To establish its own BFPP status independently of the landlord, a tenant must likewise meet all the criteria, including the completion of an AAI Environmental Assessment prior to signing the lease. The “no-affiliation” condition could be problematic, however. Where the landlord is potentially liable for cleanup costs, the lease is a contractual affiliation with a potentially responsible party and, as such, could represent a disqualifying affiliation. Strictly speaking, a lease may not fit within the exception for “instruments by which title to the facility is conveyed or financed or . . . a contract for the sale of goods or services.” CERCLA § 101(40)(H)(i)(II). EPA’s new guidance provides some comfort, however. It assures tenants of the Agency’s intent “to exercise its enforcement discretion on a site-specific basis by not treating the existence of a lease between the tenant and the owner as a prohibited affiliation.” Tenant BFPP Guidance, p. 4. The guidance also equates the date of the lease with the date of acquisition for purposes of satisfying the pre-acquisition disposal and AAI requirements.
As is usual with such enforcement guidance, the Tenant BFPP Guidance creates no rights to have EPA favorably exercise its enforcement discretion in a particular case.

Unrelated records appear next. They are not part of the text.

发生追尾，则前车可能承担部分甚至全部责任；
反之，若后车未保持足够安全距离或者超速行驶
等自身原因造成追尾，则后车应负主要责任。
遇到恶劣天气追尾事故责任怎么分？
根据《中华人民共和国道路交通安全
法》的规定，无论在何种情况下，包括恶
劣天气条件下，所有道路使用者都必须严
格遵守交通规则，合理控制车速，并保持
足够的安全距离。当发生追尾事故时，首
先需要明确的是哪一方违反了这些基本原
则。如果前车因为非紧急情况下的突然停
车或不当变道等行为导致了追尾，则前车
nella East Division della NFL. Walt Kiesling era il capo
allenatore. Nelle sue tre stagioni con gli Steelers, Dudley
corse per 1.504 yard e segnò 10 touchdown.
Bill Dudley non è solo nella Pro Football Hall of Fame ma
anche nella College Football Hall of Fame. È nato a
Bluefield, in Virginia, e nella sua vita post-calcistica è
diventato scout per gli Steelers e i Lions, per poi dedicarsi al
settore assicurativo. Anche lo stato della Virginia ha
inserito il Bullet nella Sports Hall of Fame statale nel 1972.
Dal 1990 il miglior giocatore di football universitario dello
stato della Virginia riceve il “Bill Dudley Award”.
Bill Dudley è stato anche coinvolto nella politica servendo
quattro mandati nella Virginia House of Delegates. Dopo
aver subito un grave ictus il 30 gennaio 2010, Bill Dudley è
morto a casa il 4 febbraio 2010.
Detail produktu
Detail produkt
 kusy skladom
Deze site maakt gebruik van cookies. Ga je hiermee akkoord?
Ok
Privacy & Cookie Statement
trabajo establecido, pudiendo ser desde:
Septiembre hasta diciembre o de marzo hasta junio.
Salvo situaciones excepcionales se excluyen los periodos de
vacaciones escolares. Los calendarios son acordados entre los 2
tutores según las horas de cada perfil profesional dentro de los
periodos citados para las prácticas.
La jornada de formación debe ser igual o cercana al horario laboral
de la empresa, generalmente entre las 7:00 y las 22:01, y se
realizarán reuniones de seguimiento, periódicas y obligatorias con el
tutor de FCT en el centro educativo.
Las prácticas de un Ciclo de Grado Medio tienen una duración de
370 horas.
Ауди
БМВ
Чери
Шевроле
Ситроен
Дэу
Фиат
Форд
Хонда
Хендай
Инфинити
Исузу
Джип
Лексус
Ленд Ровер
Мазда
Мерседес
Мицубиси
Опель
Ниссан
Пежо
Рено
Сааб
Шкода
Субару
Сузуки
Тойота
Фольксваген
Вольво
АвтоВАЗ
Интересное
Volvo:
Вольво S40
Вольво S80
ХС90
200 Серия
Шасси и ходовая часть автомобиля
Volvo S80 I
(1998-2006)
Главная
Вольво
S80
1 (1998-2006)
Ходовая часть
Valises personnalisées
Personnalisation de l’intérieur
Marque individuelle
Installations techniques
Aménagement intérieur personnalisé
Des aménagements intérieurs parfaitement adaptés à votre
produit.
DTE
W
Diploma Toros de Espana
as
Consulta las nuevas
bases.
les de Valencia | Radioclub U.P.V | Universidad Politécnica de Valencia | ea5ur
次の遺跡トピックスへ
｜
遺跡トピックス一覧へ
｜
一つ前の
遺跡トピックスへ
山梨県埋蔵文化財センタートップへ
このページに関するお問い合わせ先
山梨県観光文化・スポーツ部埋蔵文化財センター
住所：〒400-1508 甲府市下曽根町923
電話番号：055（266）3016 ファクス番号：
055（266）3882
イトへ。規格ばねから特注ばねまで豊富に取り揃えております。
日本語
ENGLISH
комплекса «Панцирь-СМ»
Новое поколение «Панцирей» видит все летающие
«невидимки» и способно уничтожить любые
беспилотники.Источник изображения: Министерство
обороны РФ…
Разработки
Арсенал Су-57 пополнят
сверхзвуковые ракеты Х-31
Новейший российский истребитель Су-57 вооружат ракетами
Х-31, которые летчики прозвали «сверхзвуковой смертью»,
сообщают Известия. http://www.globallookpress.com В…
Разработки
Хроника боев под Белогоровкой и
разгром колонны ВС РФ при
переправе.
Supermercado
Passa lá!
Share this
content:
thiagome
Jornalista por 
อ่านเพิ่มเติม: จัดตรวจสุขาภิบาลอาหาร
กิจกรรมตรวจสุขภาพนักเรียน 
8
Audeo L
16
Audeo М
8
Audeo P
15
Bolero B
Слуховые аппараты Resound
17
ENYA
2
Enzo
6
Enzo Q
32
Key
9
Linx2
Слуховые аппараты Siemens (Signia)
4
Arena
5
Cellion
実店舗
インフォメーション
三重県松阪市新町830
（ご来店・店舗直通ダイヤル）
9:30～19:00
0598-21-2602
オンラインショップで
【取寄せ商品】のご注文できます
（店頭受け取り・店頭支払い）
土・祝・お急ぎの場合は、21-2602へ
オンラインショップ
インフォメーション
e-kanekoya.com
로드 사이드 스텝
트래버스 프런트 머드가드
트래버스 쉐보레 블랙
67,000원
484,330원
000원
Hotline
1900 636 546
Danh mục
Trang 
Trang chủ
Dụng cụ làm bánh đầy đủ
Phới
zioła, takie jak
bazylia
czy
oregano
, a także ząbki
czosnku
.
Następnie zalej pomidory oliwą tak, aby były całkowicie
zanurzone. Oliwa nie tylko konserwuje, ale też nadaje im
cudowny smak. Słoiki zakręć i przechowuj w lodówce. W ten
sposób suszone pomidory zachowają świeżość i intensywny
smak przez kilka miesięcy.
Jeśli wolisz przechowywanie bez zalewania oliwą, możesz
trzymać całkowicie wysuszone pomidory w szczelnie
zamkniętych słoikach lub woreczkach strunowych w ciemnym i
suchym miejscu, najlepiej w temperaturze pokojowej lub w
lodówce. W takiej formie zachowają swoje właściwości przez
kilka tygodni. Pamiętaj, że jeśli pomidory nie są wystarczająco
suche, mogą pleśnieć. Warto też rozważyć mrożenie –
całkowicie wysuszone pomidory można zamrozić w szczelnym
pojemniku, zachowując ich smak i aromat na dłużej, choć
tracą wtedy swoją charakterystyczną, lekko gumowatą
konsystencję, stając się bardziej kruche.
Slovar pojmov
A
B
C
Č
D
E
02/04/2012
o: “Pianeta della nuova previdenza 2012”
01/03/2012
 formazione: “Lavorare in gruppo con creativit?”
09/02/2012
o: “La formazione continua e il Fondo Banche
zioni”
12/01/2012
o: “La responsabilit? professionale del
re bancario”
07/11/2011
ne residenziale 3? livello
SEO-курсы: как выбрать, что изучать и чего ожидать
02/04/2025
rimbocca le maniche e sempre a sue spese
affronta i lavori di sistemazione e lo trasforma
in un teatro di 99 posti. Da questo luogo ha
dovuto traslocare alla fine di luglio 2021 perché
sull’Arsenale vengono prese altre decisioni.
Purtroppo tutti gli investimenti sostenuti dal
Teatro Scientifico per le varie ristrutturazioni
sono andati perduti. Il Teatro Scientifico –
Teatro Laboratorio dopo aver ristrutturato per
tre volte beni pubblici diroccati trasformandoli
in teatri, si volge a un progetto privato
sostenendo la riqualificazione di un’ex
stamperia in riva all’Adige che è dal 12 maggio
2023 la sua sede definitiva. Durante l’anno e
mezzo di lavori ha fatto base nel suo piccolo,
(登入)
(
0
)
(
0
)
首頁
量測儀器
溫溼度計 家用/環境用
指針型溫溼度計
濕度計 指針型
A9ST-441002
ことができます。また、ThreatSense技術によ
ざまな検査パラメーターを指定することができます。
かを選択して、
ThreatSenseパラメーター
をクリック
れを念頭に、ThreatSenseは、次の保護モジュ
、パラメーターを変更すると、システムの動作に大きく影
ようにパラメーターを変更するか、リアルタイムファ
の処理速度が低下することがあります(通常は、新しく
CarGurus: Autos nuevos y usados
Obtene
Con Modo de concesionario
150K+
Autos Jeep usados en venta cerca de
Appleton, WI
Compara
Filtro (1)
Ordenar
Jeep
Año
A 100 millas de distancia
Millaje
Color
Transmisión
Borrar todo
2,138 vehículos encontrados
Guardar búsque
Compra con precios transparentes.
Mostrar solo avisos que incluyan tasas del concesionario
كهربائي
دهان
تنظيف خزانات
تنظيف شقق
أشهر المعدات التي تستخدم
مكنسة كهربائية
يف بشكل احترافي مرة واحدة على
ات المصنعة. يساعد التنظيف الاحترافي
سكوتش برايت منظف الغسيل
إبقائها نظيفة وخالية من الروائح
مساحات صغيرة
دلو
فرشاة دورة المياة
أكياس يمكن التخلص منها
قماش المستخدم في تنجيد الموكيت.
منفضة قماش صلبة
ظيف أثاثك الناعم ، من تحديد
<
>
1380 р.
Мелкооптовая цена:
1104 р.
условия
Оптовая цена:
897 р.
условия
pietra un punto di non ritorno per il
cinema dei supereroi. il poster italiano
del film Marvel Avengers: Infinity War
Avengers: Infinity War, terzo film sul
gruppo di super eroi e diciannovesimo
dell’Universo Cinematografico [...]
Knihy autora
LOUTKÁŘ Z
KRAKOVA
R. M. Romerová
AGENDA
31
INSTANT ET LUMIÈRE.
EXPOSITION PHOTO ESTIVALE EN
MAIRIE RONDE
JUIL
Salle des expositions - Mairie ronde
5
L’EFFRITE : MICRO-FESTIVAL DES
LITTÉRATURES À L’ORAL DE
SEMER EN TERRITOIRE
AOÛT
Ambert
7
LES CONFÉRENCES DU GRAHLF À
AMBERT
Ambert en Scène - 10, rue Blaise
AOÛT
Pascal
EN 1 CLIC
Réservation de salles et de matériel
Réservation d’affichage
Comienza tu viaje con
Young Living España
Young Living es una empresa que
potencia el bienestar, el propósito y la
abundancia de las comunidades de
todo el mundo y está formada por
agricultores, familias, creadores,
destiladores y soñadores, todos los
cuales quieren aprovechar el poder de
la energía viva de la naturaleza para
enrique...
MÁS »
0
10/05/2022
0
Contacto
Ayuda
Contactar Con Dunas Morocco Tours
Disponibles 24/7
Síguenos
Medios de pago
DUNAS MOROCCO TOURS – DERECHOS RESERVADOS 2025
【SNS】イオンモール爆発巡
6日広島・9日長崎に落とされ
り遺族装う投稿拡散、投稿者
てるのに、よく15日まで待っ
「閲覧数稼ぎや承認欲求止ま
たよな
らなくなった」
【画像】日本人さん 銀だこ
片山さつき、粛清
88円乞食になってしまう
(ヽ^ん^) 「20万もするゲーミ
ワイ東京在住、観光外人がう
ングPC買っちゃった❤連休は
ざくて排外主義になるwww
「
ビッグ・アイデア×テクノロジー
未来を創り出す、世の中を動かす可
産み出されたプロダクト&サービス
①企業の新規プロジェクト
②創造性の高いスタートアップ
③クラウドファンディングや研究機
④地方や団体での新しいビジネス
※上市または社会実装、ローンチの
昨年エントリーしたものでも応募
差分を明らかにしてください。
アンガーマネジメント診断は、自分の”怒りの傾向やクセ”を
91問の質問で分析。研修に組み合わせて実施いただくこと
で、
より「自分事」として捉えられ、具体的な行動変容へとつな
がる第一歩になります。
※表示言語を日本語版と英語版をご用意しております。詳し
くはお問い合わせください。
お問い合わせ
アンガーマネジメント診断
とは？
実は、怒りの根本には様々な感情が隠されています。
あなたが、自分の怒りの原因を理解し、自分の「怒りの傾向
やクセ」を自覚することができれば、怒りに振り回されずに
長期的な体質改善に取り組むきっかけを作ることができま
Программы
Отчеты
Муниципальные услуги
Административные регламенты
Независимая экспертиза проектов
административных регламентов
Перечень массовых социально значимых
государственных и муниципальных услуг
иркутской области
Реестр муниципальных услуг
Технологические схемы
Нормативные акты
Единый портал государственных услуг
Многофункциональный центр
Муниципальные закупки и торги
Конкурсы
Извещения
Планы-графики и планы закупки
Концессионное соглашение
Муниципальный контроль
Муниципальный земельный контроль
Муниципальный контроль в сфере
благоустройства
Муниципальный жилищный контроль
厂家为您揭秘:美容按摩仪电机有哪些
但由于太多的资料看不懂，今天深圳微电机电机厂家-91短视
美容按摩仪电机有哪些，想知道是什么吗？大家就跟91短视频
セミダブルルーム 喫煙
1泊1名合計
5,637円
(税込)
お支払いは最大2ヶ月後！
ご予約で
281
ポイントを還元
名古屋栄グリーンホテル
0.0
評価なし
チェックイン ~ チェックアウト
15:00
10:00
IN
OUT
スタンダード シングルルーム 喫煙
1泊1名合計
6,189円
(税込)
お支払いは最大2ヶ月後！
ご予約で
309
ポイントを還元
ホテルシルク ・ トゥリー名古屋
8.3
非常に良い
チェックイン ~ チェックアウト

The Agency reserves the right to decline to exercise discretion where the lease seeks to enable the landowner to avoid CERCLA liability, where the tenant was involved in disposal at the site, or where the owner is not in compliance with regulatory requirements or orders. And EPA generally will not become involved with specific lease transactions or entertain requests for advance BFPP determinations. In some limited circumstances, however, it may consider a comfort letter or prospective lessee agreement in order to further the public interest.
Conclusion
EPA’s new Tenant BFPP Guidance is a welcome expansion of the circumstances in which the Agency may use its enforcement discretion on a case-by-case basis not to pursue tenants on contaminated property. For tenants to benefit from these new terms, however, they must still perform appropriate due diligence prior to signing a lease, at the very least to assure themselves that the landlord completed an AAI Environmental Assessment prior to purchasing the property, and then assure that their landlord maintains compliance with the BFPP criteria thereafter. Alternatively, they must themselves satisfy both the AAI and the post-acquisition requirements. Even then, EPA’s favorable exercise of enforcement discretion affords no protection against third-party lawsuits for contribution. Nevertheless, the tenant that has complied with the BFPP elements as set forth in this Guidance will likely have a strong case against liability.